- Dataset extract -
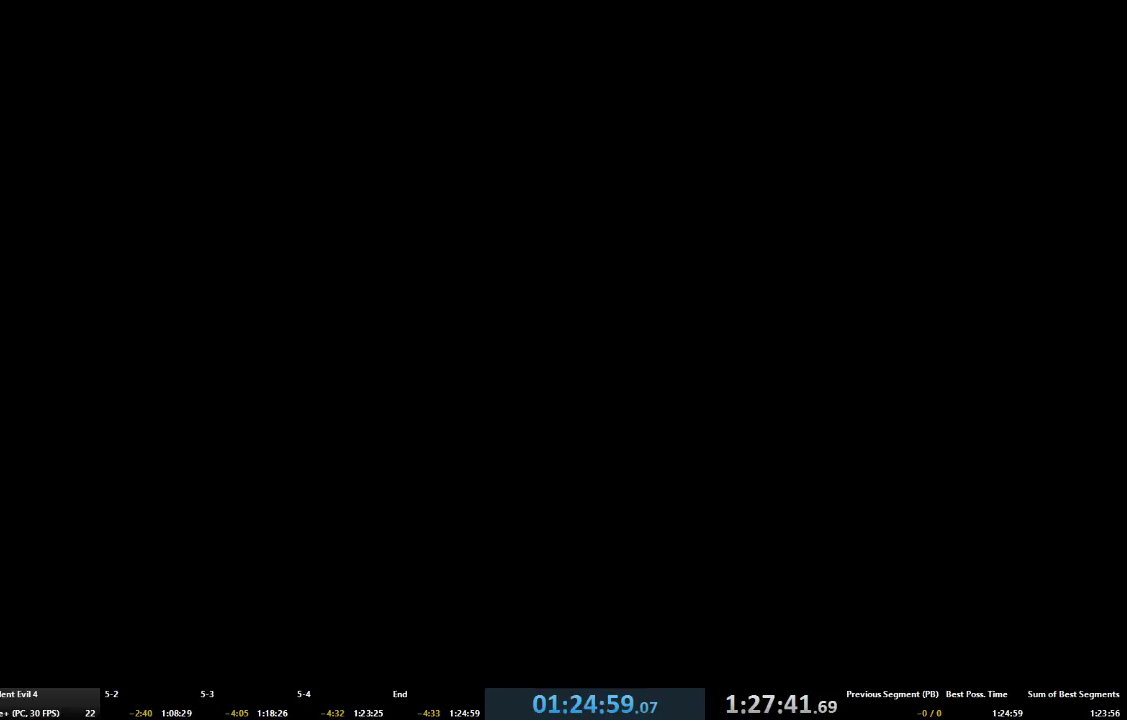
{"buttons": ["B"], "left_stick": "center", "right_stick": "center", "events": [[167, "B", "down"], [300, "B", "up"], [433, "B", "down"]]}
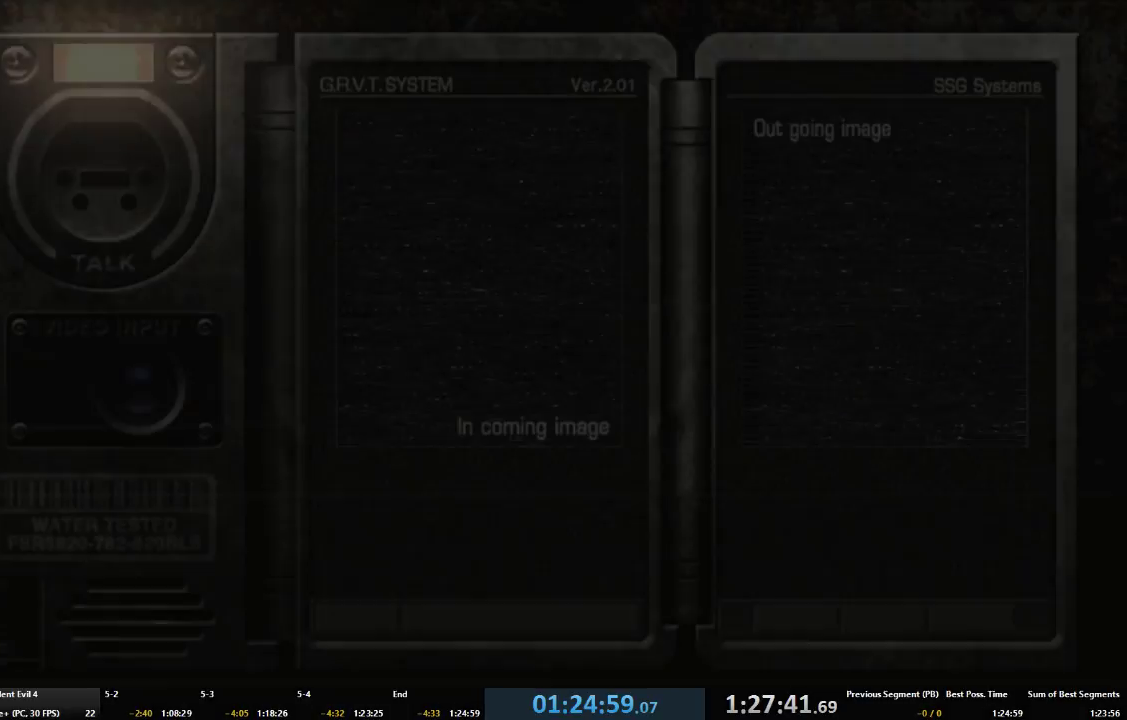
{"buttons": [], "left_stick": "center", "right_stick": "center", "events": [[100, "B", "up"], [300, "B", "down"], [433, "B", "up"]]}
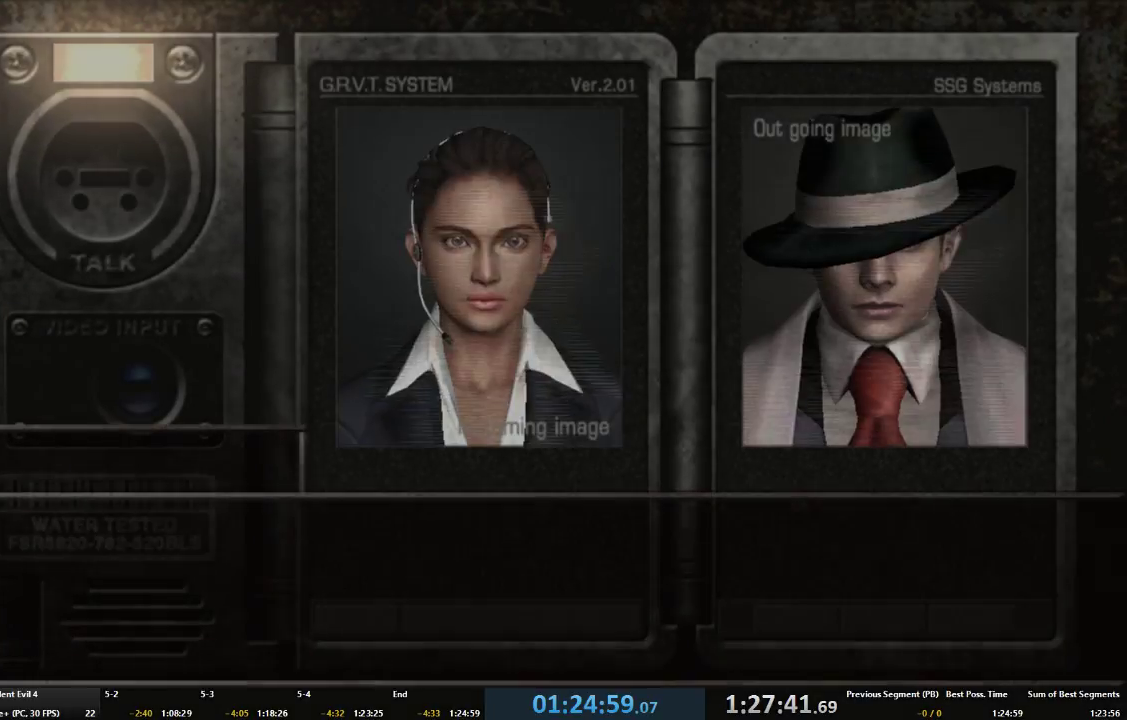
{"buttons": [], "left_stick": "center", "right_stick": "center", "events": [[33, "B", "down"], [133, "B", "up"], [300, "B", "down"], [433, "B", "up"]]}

- Task objective -
Every line of the data above should be repeated exactly. Omit the pictures.

- Expected output -
{"buttons": ["B"], "left_stick": "center", "right_stick": "center", "events": [[167, "B", "down"], [300, "B", "up"], [433, "B", "down"]]}
{"buttons": [], "left_stick": "center", "right_stick": "center", "events": [[100, "B", "up"], [300, "B", "down"], [433, "B", "up"]]}
{"buttons": [], "left_stick": "center", "right_stick": "center", "events": [[33, "B", "down"], [133, "B", "up"], [300, "B", "down"], [433, "B", "up"]]}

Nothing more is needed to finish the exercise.